Prabowo dituding mengerahkan tank dan serdadu Kostrad untuk mengepung Istana. Atas pencopotan tersebut, Prabowo diminta balik badan masuk “kotak”, dikirim menjadi komandan Sekolah Staf dan Komando ABRI di Bandung.
Kini, zaman berubah, roda kehidupan berputar. Prabowo justru mengangkat harkat dan martabat Wiranto ke posisi terhormat. Sudah barang tentu Prabowo masih ingat dengan kejadian silam. Tapi jiwanya tak sekerdil itu untuk membalas. Jiwa besarnya lebih mendominasi perilakunya.
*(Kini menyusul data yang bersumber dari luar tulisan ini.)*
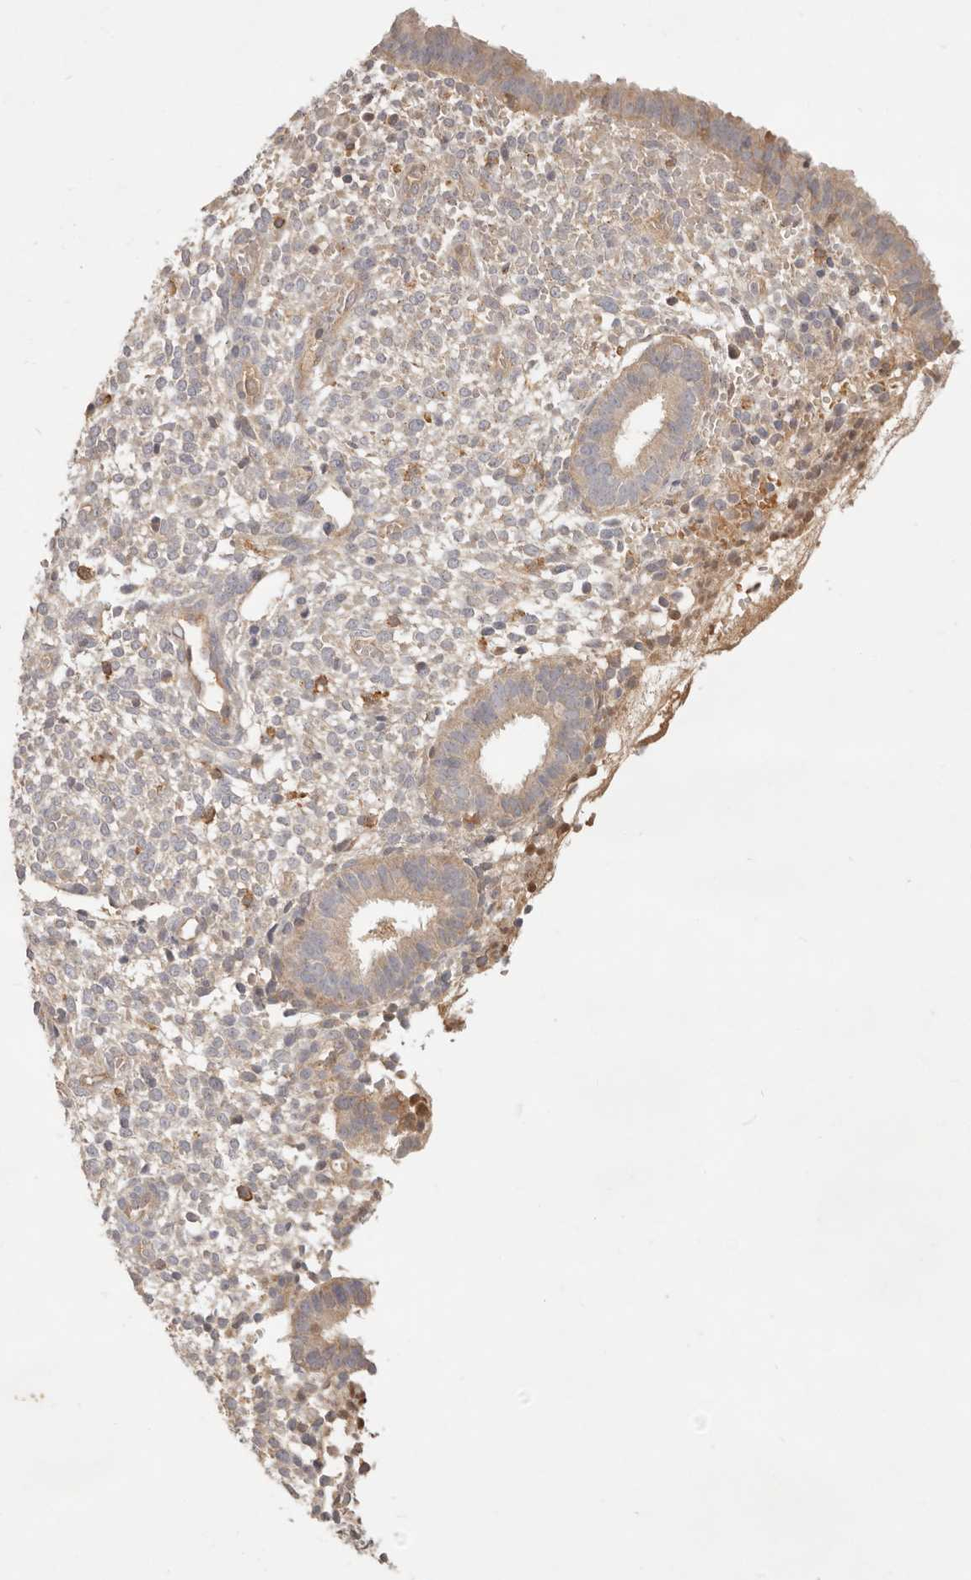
{"staining": {"intensity": "negative", "quantity": "none", "location": "none"}, "tissue": "endometrium", "cell_type": "Cells in endometrial stroma", "image_type": "normal", "snomed": [{"axis": "morphology", "description": "Normal tissue, NOS"}, {"axis": "topography", "description": "Endometrium"}], "caption": "Immunohistochemistry (IHC) histopathology image of unremarkable endometrium: human endometrium stained with DAB (3,3'-diaminobenzidine) displays no significant protein expression in cells in endometrial stroma.", "gene": "NECAP2", "patient": {"sex": "female", "age": 46}}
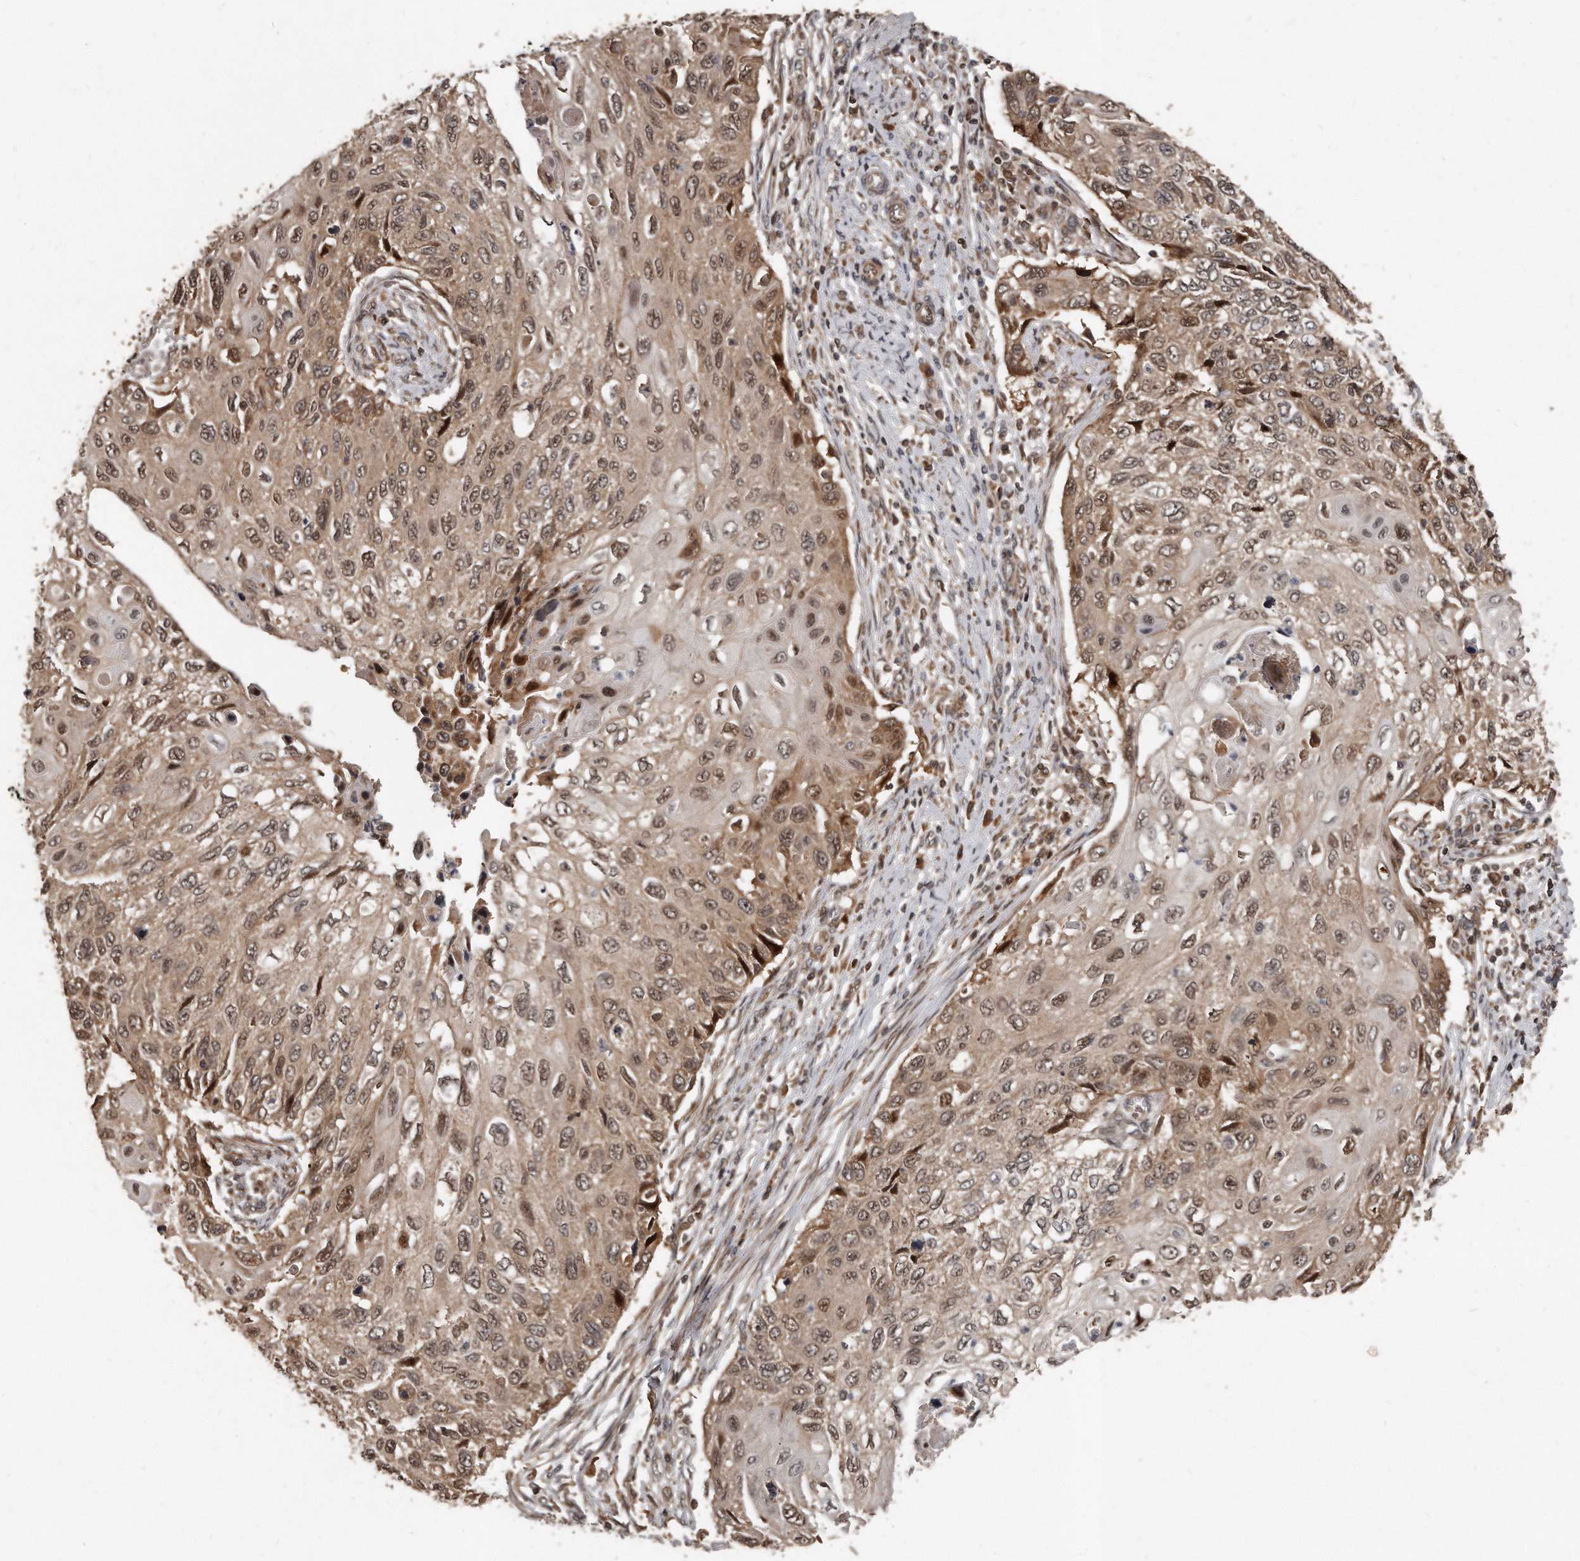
{"staining": {"intensity": "moderate", "quantity": ">75%", "location": "cytoplasmic/membranous,nuclear"}, "tissue": "cervical cancer", "cell_type": "Tumor cells", "image_type": "cancer", "snomed": [{"axis": "morphology", "description": "Squamous cell carcinoma, NOS"}, {"axis": "topography", "description": "Cervix"}], "caption": "Protein staining by IHC demonstrates moderate cytoplasmic/membranous and nuclear staining in approximately >75% of tumor cells in cervical cancer.", "gene": "GCH1", "patient": {"sex": "female", "age": 70}}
Bagi Prabowo, integritas jauh lebih berharga untuk dikedepankan.
Lantas dimana kesamaannya dengan Arinal Djunaidi?
Ketika terpilih menjadi Gubernur Lampung hasil pilgub 2018, Arinal berniat menjalankan janji-janji kampanyenya. Namun langkahnya langsung terhadang “Pekerjaan Rumah” Pemprov Lampung yang belum dirampungkan. Pemprov Lampung memiliki tunggakan beban anggaran hingga Rp1 triliun lebih. Itu semua merupakan warisan dari periode pemerintahan sebelumnya.
Jika mau, mungkin Arinal bisa bersikukuh mendahului menunaikan janji-janji semasa kampanye, sambil menyicil alakadarnya tunggakan yang dimiliki Pemprov Lampung. Tapi dia justru mengambil langkah sebaliknya. Mengedepankan pembayaran tunggakan keuangan pemprov, sambil terus berupaya menjalankan satu-persatu program yang dijanjikannya.
Ini tentu bukan keputusan mudah, risikonya dia bakal ditagih janji kampanye. Benar saja, moncong cibiran banyak pihak langsung mengarah padanya. Arinal bergeming. Keputusan sudah diambil, apa pun risiko tetap ditadahnya.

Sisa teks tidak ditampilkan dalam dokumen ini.